— Your assignment —
Would you copy out, exactly as written, each line from the one containing "agency resumes. Please" to the end of the records below?

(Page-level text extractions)

____________

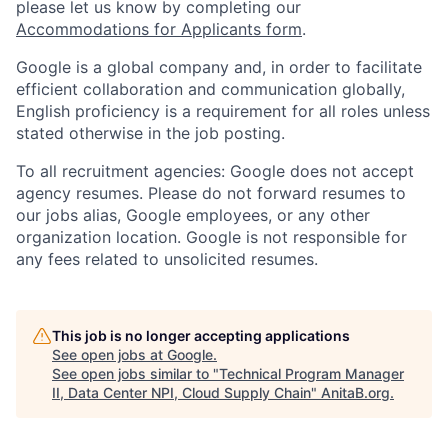
please let us know by completing our
Accommodations for Applicants form
.
Google is a global company and, in order to facilitate
efficient collaboration and communication globally,
English proficiency is a requirement for all roles unless
stated otherwise in the job posting.
To all recruitment agencies: Google does not accept
agency resumes. Please do not forward resumes to
our jobs alias, Google employees, or any other
organization location. Google is not responsible for
any fees related to unsolicited resumes.
This job is no longer accepting applications
See open jobs at
Google
.
See open jobs similar to "
Technical Program Manager
II, Data Center NPI, Cloud Supply Chain
"
AnitaB.org
.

____________

— Exercise response —
agency resumes. Please do not forward resumes to
our jobs alias, Google employees, or any other
organization location. Google is not responsible for
any fees related to unsolicited resumes.
This job is no longer accepting applications
See open jobs at
Google
.
See open jobs similar to "
Technical Program Manager
II, Data Center NPI, Cloud Supply Chain
"
AnitaB.org
.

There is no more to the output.